Task objective — Transcribe every one of the lines below word for word, and leave the pictures out of your answer.

--- Extracted entries ---

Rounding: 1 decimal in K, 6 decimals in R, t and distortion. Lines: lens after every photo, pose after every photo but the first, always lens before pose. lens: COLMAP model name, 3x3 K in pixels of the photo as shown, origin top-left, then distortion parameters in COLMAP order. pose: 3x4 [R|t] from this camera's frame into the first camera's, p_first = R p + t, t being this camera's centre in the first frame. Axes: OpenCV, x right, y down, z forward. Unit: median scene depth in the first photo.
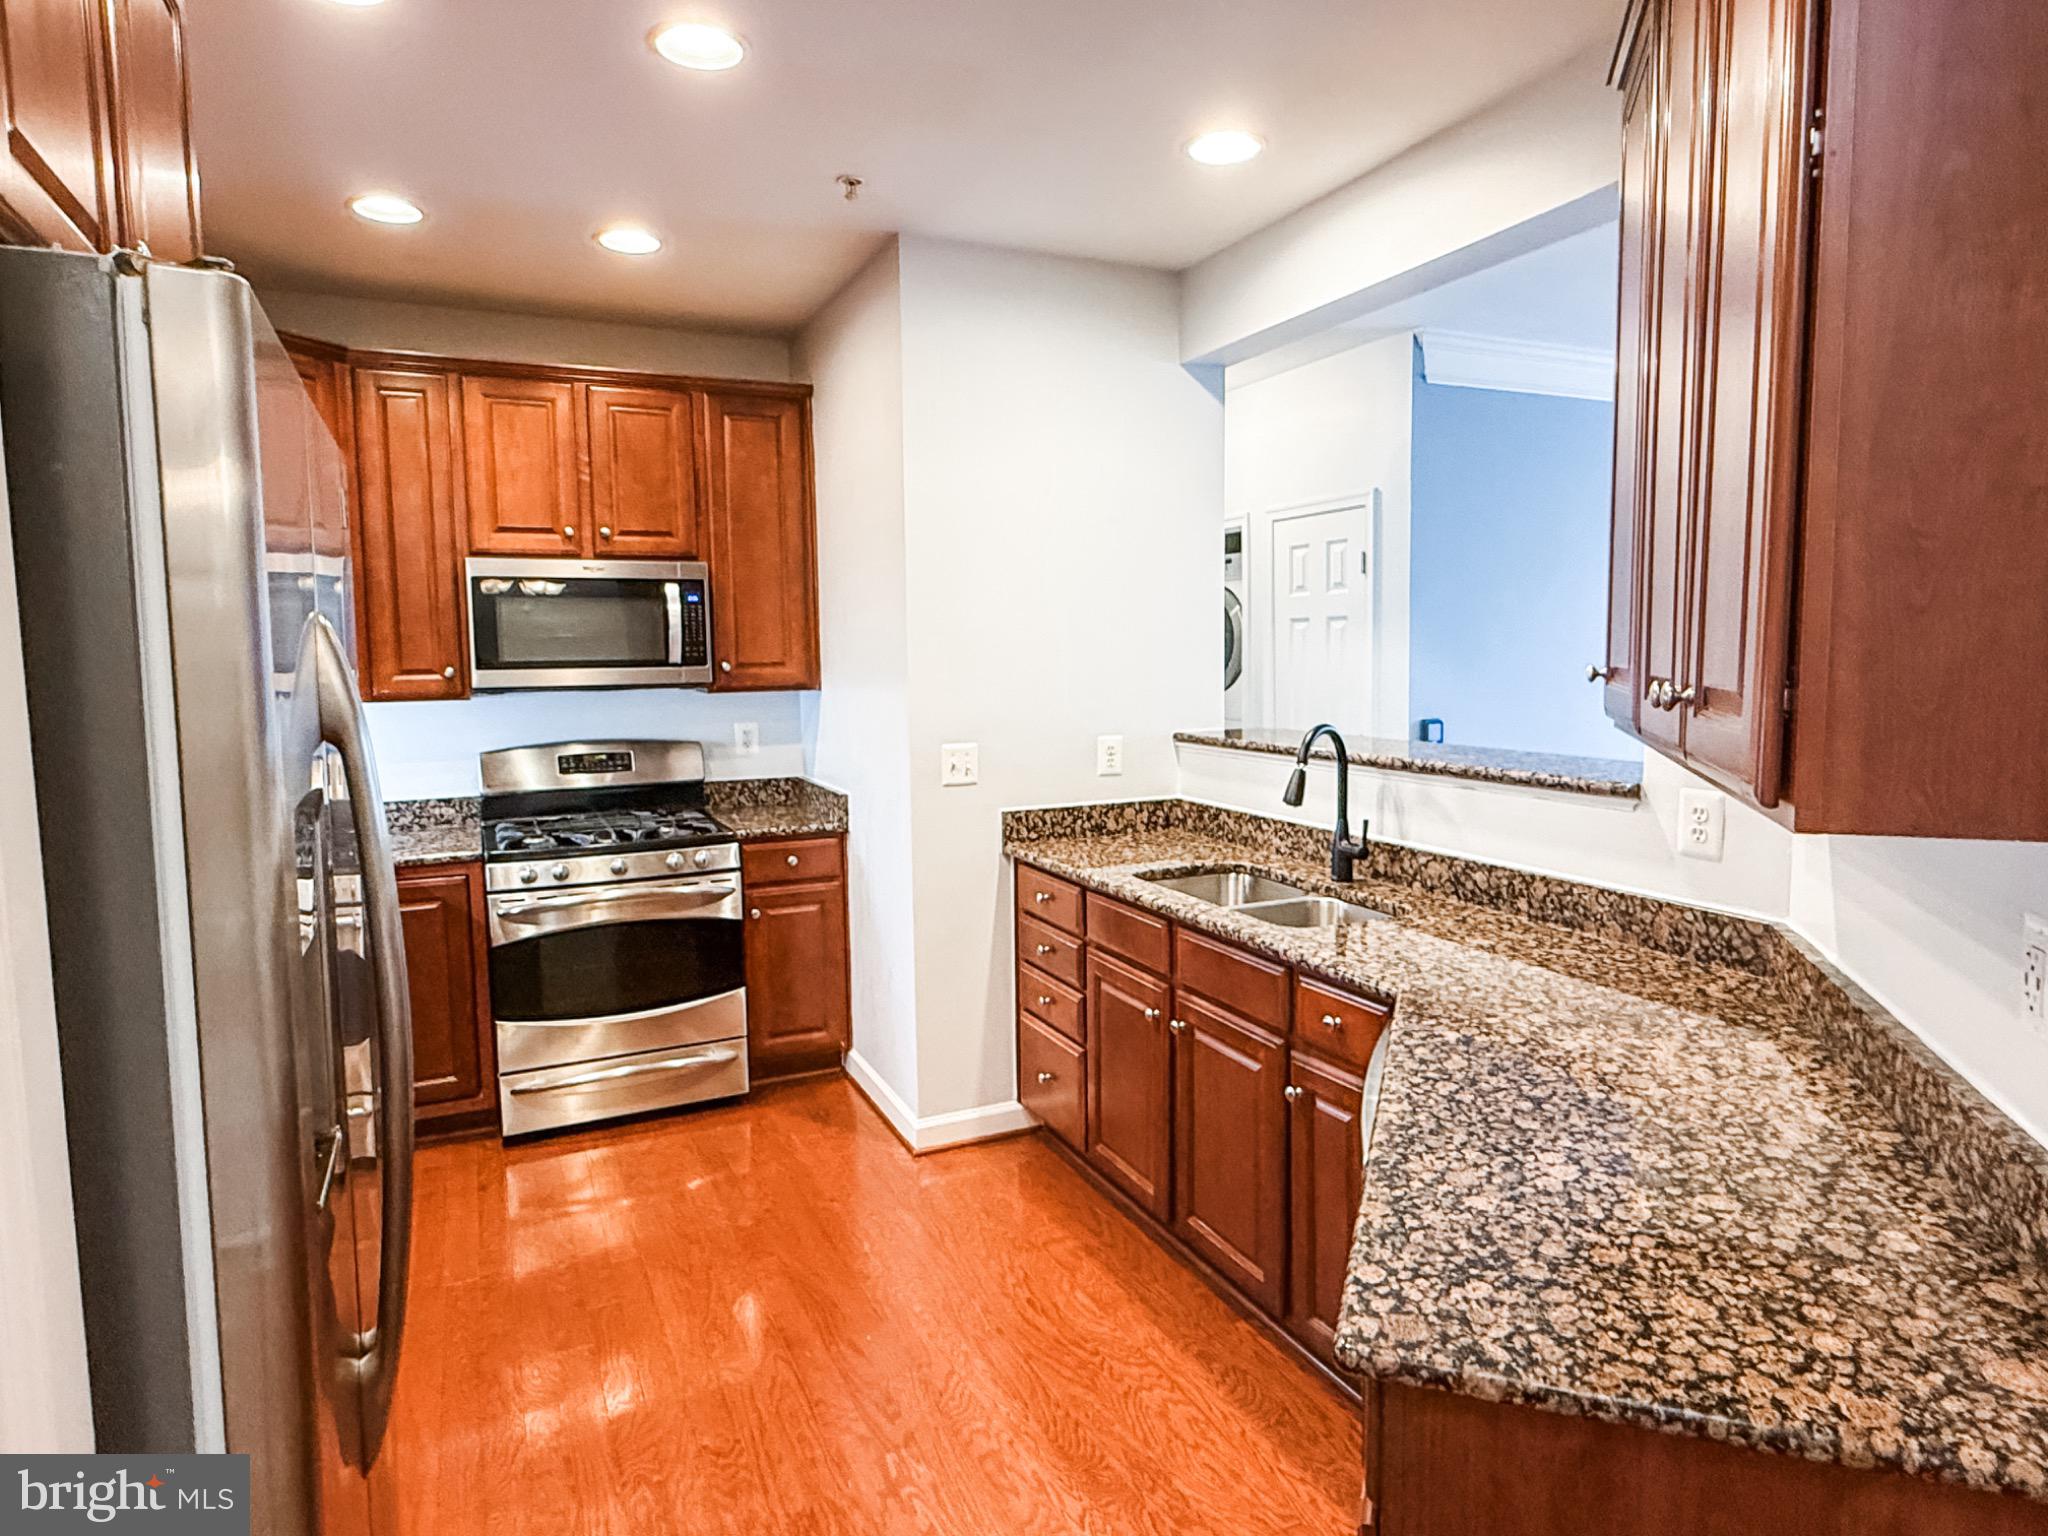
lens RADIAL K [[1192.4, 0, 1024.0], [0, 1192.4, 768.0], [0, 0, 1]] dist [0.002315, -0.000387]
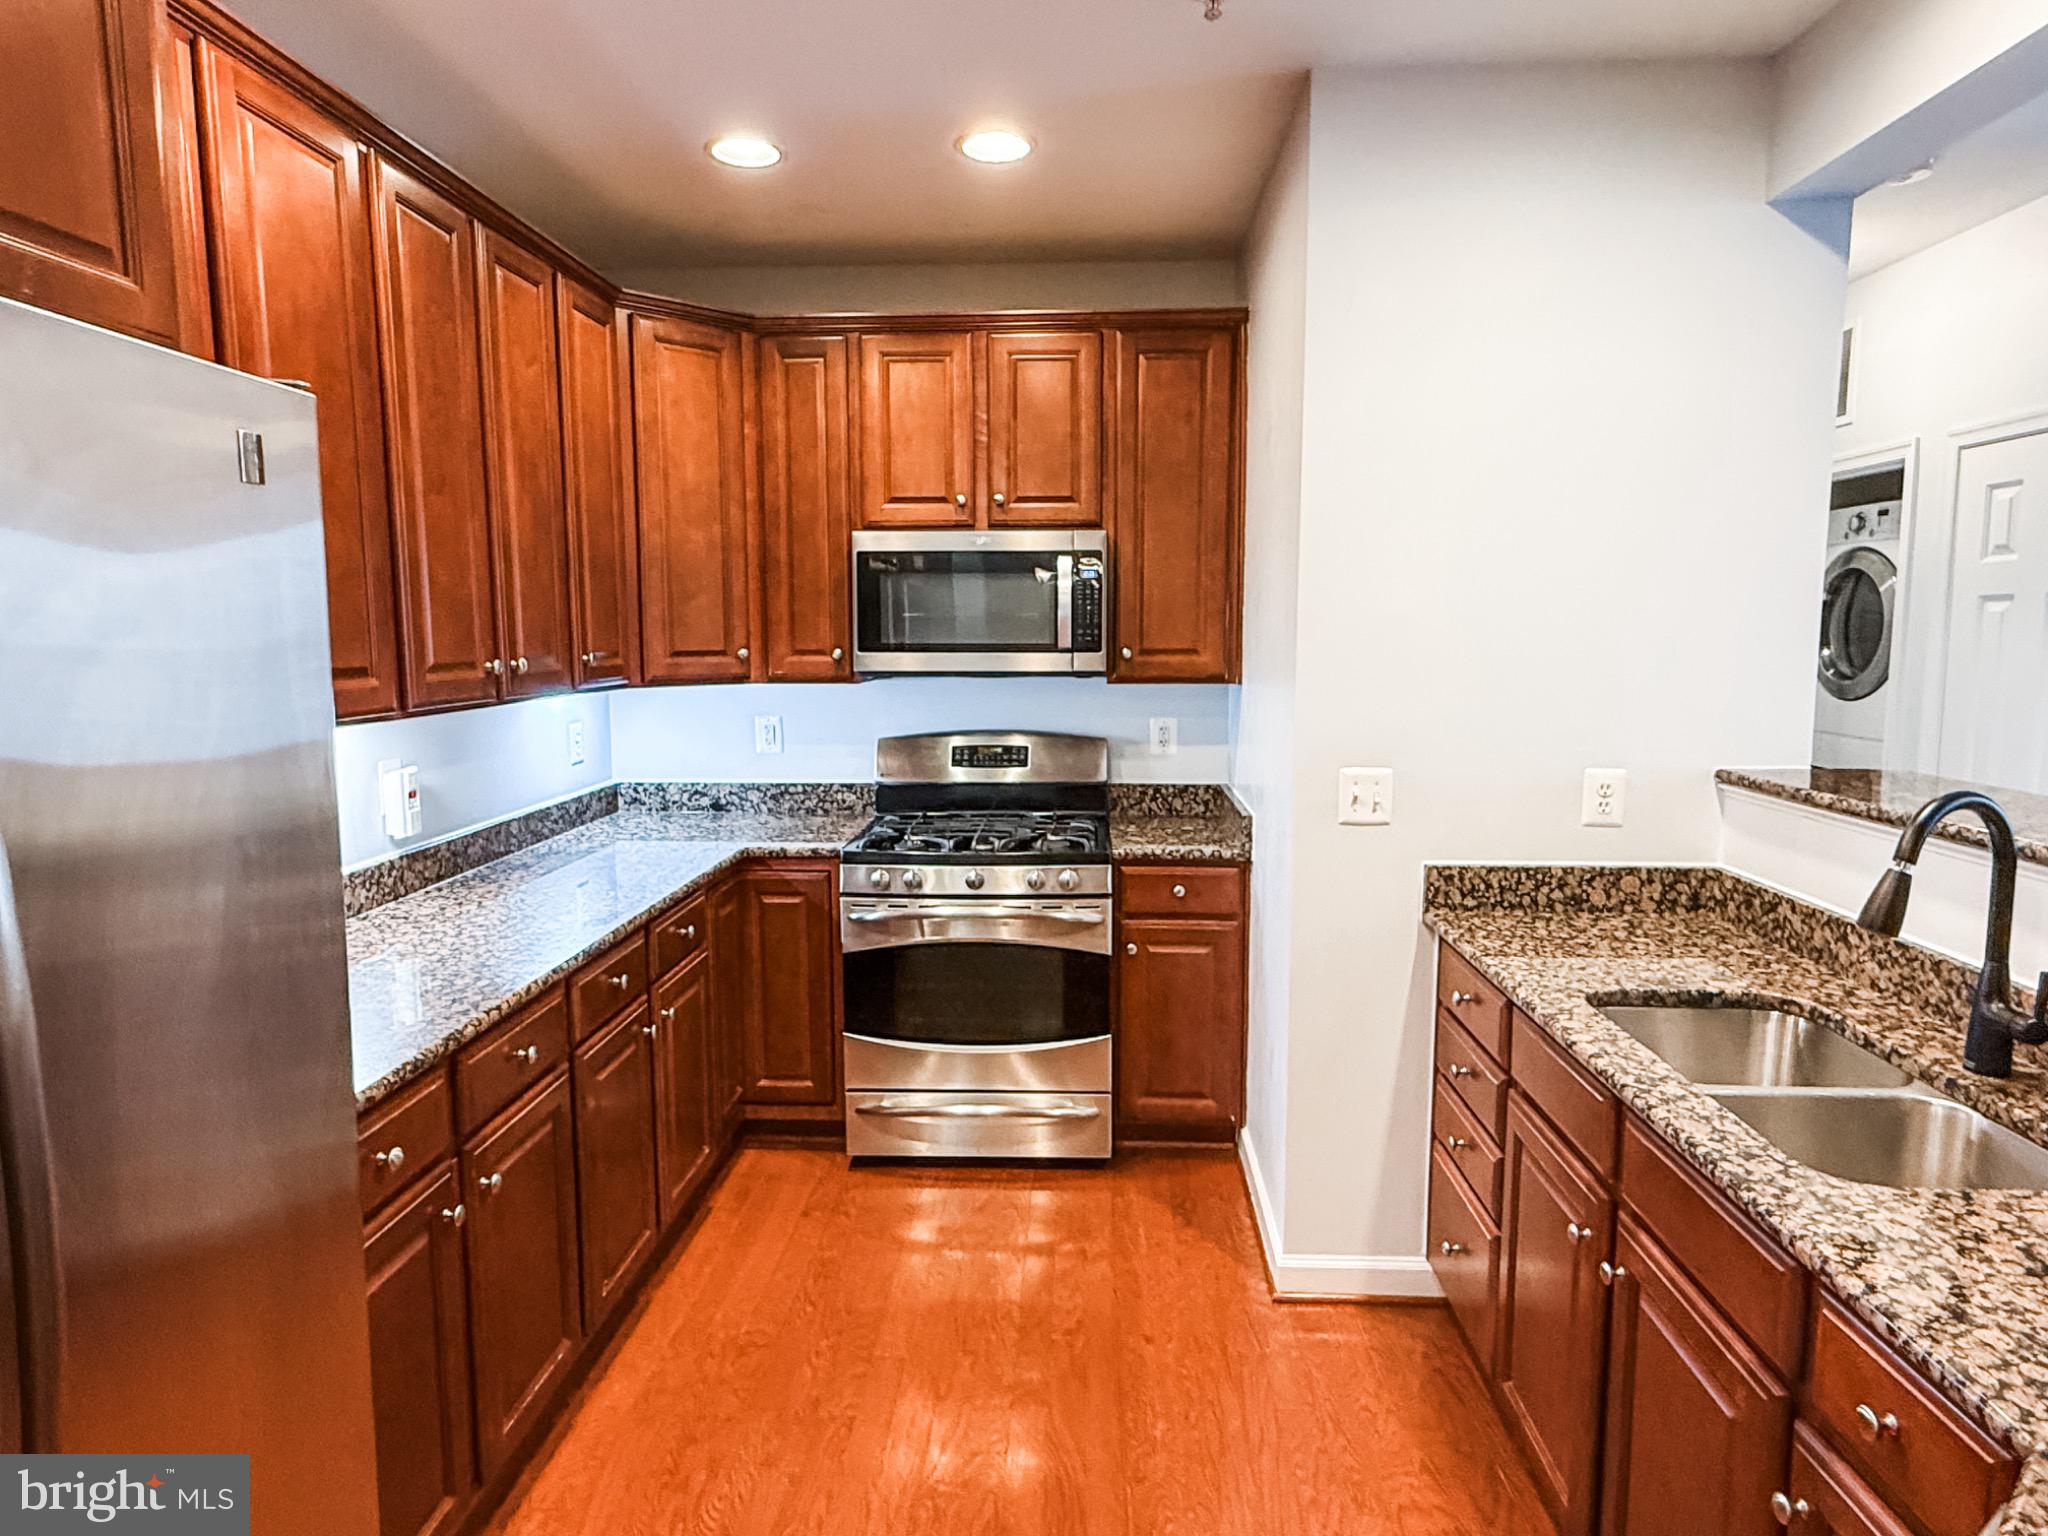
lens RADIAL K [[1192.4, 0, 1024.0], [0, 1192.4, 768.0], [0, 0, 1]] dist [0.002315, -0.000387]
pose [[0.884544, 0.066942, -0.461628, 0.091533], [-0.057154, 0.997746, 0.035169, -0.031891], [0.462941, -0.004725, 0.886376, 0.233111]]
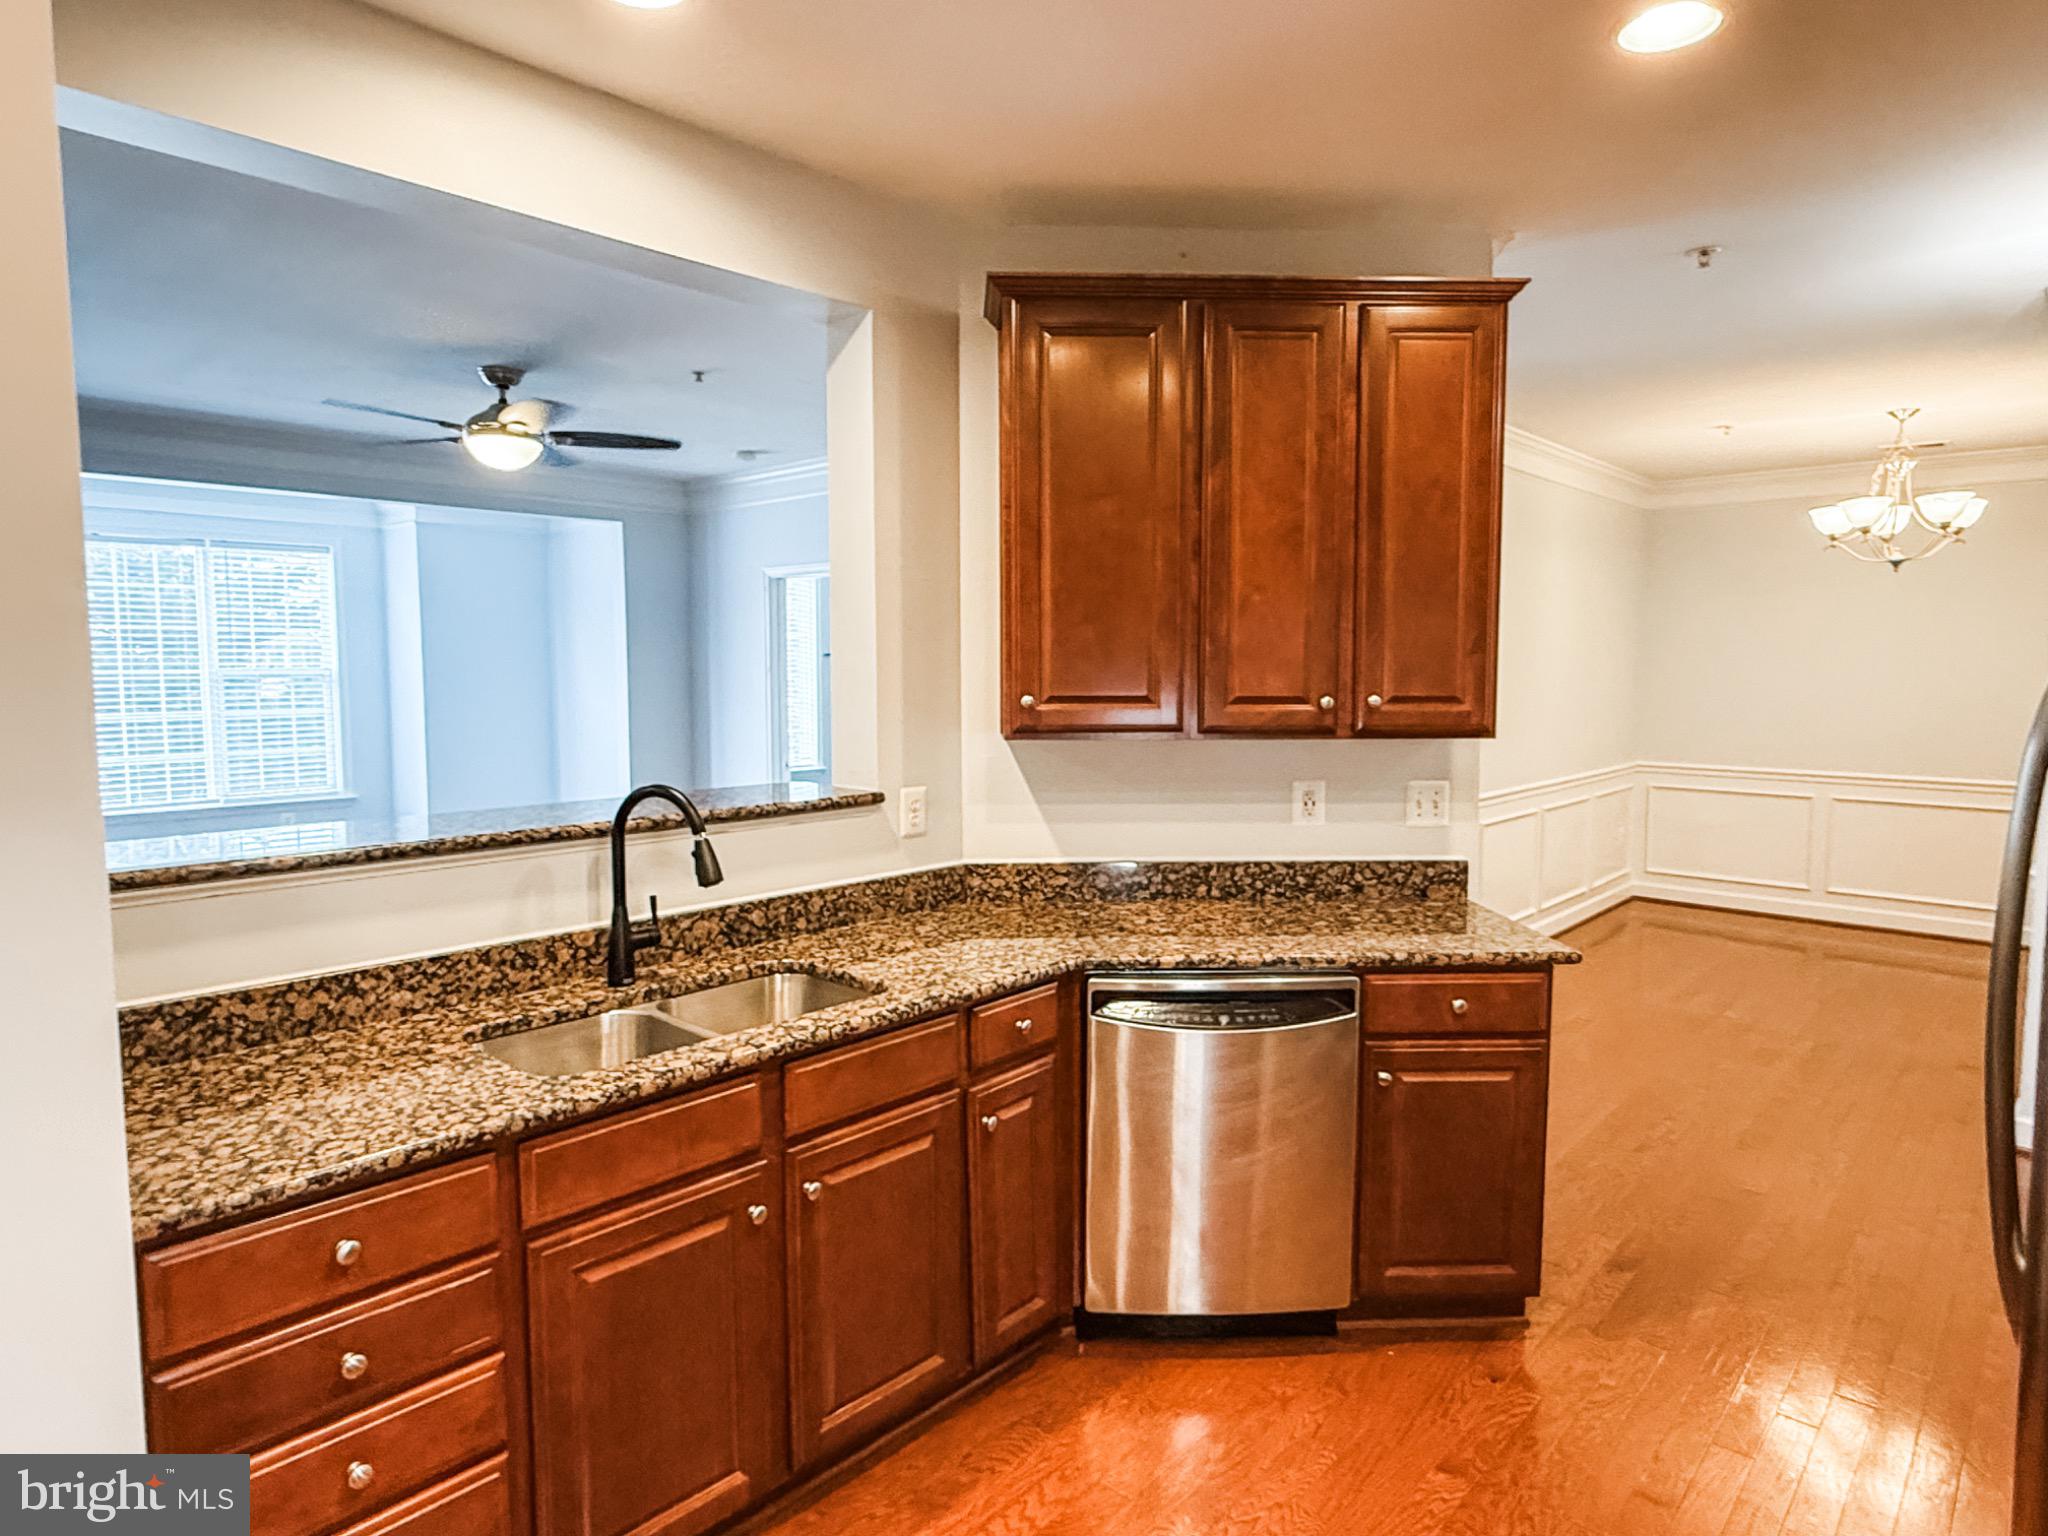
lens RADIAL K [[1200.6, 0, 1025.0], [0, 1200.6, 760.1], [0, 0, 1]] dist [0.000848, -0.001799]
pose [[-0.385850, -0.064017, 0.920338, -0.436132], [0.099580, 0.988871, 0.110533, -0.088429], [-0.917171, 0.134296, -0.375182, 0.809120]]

---

Output of the task —
Rounding: 1 decimal in K, 6 decimals in R, t and distortion. Lines: lens after every photo, pose after every photo but the first, always lens before pose. lens: COLMAP model name, 3x3 K in pixels of the photo as shown, origin top-left, then distortion parameters in COLMAP order. pose: 3x4 [R|t] from this camera's frame into the first camera's, p_first = R p + t, t being this camera's centre in the first frame. Axes: OpenCV, x right, y down, z forward. Unit: median scene depth in the first photo.
lens RADIAL K [[1192.4, 0, 1024.0], [0, 1192.4, 768.0], [0, 0, 1]] dist [0.002315, -0.000387]
lens RADIAL K [[1192.4, 0, 1024.0], [0, 1192.4, 768.0], [0, 0, 1]] dist [0.002315, -0.000387]
pose [[0.884544, 0.066942, -0.461628, 0.091533], [-0.057154, 0.997746, 0.035169, -0.031891], [0.462941, -0.004725, 0.886376, 0.233111]]
lens RADIAL K [[1200.6, 0, 1025.0], [0, 1200.6, 760.1], [0, 0, 1]] dist [0.000848, -0.001799]
pose [[-0.385850, -0.064017, 0.920338, -0.436132], [0.099580, 0.988871, 0.110533, -0.088429], [-0.917171, 0.134296, -0.375182, 0.809120]]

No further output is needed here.